Like I said, your hero’s a dick.

But he is, to Lily, an arousing dick and she, after giving it some thought, agrees to his proposition. She, of course, hopes to somehow dally with him without giving up her virginity, but, you make it clear, from their first kiss, she will find that damned difficult to do. I loved the heat between Lily and Tobin. You make the desire they feel for one another palpable. This is a book that made my heart race and my skin tingle. You write wonderfully sensuous love scenes. Each time they touch, Lily, Tobin–and I–long for the two to become lovers.

In some ways, the expected happens. As Lily and Tobin spend time together, he slowly–very slowly–regains his humanity and his heart. He and Lily are hampered by the past and both work to free themselves–Lily from her guilt and Tobin from his black bitterness. When, by the book’s end, Tobin is again able to care and Lily is given the love she’s longed for, it’s lovely.

I don’t mean to imply, however, the book is without aspects unusual in historical romance. Unlike many small towns found in Regency romance, the people of Hadley Green aren’t especially likable. Many are petty, selfish, and annoying. They behaved horribly to Tobin’s family when his father hung and are nasty to Lily despite all her efforts on their behalf.
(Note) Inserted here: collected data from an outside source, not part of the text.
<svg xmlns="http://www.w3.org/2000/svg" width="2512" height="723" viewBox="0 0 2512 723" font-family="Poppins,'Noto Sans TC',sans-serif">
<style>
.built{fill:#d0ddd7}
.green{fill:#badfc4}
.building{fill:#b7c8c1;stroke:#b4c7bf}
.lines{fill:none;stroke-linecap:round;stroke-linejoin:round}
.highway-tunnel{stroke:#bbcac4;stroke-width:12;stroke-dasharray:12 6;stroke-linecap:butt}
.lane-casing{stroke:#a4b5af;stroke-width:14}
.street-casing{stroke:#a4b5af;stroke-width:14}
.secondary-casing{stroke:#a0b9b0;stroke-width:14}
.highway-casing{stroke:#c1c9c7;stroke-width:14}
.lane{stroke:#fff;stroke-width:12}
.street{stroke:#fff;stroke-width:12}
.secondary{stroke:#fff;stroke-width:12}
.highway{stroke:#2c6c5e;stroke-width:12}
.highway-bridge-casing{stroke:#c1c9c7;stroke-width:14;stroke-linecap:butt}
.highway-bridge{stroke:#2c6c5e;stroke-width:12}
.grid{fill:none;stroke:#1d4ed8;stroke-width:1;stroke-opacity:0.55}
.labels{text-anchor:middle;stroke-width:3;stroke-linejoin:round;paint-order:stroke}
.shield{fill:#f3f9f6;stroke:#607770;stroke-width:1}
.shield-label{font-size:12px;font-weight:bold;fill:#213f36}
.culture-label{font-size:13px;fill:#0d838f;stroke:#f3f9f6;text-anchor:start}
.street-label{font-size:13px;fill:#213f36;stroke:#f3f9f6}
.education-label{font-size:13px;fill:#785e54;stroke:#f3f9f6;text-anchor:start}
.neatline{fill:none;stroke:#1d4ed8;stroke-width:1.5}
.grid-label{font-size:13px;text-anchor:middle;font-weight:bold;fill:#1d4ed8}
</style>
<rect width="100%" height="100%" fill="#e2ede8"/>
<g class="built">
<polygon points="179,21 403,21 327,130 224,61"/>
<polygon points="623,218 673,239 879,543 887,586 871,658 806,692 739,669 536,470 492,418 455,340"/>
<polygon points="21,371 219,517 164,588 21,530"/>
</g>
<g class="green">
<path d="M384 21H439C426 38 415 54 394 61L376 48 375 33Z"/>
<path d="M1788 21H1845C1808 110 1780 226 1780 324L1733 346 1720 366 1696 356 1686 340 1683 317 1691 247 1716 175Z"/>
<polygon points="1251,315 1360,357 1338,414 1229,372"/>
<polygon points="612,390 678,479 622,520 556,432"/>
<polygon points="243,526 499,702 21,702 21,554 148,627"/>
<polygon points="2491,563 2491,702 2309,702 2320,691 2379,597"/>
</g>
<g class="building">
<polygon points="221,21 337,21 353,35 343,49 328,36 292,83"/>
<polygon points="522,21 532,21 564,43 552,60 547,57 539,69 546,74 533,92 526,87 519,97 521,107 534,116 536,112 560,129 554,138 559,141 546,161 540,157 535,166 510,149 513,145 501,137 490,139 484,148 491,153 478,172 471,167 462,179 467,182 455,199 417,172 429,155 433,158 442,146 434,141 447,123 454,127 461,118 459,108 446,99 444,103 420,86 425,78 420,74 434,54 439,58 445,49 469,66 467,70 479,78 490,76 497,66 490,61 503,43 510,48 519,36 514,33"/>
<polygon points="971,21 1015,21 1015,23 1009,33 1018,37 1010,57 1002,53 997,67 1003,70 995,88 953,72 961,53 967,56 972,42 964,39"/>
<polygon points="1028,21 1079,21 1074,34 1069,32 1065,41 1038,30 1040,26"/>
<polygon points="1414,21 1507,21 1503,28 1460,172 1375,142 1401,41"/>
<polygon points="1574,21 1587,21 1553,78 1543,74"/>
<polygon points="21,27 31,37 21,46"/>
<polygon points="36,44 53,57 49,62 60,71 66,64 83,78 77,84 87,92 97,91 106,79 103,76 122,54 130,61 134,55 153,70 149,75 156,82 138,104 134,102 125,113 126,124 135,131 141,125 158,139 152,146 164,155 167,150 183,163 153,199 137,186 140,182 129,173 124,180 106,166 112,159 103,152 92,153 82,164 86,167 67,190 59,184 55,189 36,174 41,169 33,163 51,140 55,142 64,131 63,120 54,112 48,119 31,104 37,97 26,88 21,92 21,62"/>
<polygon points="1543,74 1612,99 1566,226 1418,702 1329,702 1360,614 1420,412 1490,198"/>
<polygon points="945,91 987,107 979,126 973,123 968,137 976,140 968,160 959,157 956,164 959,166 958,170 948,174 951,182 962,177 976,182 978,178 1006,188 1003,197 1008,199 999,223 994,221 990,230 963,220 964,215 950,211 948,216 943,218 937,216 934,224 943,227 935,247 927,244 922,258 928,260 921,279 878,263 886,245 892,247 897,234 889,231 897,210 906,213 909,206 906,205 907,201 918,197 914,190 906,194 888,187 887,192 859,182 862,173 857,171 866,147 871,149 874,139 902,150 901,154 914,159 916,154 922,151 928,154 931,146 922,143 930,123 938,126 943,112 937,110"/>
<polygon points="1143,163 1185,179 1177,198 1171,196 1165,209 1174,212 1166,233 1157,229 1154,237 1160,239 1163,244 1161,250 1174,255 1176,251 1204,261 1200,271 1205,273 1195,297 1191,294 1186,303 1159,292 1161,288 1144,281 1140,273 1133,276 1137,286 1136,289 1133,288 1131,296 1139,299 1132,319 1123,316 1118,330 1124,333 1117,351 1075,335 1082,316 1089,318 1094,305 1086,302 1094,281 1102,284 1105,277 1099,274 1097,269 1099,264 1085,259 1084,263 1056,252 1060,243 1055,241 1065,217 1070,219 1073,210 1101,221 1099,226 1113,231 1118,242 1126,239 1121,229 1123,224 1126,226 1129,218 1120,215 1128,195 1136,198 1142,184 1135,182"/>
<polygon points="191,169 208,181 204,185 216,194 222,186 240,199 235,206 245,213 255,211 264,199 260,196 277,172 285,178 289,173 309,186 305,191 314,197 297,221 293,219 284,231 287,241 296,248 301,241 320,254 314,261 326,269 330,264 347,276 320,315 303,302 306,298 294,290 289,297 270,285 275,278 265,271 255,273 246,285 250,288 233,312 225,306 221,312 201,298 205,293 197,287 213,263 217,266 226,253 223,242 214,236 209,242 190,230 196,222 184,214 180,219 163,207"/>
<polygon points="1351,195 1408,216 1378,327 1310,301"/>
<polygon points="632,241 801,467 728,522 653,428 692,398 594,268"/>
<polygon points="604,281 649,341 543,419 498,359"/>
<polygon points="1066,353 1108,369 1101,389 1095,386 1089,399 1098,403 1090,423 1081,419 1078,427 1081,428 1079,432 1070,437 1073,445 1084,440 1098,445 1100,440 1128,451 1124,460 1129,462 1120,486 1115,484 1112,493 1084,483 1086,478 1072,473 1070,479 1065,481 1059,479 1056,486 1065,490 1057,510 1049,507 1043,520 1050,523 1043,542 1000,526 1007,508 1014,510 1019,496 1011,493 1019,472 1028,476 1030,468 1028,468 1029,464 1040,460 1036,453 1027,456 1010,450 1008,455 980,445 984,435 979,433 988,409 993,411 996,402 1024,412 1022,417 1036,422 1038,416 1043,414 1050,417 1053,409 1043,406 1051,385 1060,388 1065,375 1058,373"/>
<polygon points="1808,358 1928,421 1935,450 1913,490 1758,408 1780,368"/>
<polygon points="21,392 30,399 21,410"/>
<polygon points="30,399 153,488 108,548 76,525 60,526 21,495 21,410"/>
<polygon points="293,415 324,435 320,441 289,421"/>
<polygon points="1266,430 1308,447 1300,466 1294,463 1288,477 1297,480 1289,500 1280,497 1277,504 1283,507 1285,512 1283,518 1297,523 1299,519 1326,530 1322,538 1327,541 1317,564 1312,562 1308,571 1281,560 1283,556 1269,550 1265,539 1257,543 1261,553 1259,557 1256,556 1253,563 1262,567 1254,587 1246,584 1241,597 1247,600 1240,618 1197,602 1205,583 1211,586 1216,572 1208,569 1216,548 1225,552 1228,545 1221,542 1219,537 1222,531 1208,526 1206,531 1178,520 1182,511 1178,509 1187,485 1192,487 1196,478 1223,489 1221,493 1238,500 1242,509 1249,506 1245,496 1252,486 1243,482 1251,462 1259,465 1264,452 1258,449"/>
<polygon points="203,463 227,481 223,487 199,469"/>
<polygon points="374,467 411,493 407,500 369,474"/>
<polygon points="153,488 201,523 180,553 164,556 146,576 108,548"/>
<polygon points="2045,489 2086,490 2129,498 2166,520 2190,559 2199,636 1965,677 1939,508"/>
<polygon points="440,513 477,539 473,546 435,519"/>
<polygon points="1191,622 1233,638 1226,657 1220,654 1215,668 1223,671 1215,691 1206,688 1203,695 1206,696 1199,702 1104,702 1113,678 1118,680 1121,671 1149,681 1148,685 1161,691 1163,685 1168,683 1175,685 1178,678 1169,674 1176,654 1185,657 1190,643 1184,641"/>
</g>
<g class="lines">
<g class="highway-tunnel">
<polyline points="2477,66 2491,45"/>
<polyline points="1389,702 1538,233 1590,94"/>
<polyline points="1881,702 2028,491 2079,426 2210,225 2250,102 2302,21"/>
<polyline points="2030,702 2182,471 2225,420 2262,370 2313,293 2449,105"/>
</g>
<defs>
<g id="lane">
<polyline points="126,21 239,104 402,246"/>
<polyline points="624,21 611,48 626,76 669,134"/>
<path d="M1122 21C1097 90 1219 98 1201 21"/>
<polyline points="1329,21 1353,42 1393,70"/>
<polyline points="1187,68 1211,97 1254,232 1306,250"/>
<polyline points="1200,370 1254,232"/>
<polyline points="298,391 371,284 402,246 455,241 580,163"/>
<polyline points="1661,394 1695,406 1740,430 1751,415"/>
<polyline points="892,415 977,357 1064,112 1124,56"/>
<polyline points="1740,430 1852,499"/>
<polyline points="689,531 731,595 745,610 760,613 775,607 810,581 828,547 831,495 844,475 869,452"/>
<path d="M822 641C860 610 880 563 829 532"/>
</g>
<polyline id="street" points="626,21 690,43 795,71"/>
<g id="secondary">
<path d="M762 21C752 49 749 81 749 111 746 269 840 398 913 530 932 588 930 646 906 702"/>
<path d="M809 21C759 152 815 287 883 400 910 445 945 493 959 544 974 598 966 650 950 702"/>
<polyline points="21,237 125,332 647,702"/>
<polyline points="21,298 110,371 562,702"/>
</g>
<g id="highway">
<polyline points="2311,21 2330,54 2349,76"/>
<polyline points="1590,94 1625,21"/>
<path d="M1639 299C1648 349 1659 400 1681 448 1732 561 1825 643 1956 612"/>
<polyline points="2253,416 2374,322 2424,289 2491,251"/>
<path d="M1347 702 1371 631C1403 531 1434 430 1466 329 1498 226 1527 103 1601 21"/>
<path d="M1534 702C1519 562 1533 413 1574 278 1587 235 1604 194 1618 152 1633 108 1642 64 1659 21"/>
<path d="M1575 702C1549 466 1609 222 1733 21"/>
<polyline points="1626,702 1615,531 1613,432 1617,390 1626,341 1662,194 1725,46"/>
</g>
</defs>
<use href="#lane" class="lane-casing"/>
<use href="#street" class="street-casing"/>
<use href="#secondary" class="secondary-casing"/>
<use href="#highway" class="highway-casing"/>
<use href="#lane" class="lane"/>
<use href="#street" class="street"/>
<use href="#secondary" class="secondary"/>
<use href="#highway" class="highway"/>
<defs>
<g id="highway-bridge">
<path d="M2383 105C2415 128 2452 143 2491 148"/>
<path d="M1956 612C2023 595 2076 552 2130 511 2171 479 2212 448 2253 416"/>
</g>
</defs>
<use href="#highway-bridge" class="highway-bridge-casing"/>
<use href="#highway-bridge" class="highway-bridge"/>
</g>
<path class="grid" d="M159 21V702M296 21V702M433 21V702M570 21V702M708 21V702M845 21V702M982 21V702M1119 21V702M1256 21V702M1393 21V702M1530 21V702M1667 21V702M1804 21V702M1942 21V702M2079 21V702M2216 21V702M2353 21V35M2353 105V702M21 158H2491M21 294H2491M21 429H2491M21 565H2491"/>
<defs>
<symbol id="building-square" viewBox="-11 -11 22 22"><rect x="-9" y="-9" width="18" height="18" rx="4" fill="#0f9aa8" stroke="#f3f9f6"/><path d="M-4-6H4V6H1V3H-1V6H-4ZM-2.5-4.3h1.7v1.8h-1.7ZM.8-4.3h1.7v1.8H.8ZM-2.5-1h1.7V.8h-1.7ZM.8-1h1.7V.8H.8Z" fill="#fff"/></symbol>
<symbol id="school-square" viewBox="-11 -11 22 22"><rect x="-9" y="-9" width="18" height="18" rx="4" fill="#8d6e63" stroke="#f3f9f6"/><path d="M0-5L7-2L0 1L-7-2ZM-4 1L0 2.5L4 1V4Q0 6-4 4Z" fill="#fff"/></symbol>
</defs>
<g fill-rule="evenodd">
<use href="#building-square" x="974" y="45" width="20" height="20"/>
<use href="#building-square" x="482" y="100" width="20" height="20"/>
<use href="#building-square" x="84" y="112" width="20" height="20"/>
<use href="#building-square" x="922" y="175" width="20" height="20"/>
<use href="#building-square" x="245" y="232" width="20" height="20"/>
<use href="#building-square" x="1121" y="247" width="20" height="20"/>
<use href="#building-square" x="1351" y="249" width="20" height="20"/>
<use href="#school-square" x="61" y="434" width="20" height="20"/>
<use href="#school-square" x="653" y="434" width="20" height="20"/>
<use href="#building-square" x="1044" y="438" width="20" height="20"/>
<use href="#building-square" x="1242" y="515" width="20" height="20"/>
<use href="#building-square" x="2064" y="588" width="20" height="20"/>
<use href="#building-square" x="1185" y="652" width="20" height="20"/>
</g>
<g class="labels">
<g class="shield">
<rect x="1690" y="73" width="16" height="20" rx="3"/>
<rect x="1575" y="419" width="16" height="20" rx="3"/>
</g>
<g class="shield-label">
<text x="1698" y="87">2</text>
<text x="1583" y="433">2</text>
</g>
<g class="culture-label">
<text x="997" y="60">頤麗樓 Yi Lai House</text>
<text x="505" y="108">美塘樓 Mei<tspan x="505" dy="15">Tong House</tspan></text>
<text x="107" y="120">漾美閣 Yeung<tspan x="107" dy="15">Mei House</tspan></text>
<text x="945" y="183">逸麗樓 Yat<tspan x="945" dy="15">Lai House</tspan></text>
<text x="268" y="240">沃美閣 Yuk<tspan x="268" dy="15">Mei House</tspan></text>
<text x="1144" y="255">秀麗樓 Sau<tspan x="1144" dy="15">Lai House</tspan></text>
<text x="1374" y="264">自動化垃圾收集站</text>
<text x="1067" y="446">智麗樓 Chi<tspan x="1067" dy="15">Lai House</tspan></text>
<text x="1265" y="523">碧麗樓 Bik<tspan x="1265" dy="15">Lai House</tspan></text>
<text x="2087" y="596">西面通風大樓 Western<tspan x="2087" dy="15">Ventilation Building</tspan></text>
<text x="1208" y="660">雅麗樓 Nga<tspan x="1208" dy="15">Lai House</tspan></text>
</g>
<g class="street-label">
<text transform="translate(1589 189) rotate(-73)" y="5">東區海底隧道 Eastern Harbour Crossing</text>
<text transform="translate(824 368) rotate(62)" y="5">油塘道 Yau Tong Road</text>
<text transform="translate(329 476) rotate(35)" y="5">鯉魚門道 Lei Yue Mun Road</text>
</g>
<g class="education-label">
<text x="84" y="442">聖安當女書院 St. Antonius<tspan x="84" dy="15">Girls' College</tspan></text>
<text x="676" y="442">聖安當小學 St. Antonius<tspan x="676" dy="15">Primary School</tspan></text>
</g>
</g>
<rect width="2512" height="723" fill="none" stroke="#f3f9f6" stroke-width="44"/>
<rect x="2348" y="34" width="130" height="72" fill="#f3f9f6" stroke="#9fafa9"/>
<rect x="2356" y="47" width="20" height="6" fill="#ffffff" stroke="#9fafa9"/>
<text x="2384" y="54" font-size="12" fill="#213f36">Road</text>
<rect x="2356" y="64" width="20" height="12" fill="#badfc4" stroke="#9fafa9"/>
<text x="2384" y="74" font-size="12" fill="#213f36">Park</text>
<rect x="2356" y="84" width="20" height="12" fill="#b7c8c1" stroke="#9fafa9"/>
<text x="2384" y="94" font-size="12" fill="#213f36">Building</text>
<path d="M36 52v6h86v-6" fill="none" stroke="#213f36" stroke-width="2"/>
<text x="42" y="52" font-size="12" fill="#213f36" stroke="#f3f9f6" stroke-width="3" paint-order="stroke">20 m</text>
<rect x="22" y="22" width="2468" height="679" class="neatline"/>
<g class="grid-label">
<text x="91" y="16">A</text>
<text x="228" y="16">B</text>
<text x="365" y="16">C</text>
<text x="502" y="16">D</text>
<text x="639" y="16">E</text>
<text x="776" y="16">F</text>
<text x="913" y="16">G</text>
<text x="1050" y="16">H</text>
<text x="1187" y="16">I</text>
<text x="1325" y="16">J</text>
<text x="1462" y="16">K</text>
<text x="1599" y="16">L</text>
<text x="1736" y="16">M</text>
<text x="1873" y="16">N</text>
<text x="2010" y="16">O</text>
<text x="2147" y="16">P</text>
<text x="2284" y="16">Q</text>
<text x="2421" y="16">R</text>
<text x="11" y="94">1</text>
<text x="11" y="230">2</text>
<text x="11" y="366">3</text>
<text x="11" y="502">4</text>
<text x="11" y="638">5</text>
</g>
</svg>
Lily loves Lucy and suffers for that love. And, no matter what choice Lily and Tobin make, a match between the two will never be one that does anything but lower Lily in the eyes of her peers. Tobin never truly pays the piper for his sins and his sister, Charity, never finds peace. These deviations make the book stand out in a genre where saccharine convention is too often the norm.

The only part of the book I found lacking is the tale of those rubies. We are only two novels into the series; already, this plot line is wearing thin. This book offers little new or exciting information about the mysteries of the past. It’s clear Mr. Scott was not the thief and that someone, somewhere, has those damn jewels. Their whereabouts leaves me unconcerned and I’ve a hard time imagining an entire series built around their pursuit.

All in all, though, The Revenge of Lord Eberlin was a terrific read. I love a well-written, sexy, moving Regency romance and you, Ms. London, have written just that.  It’s almost perfect and thus, I give it a strong B+.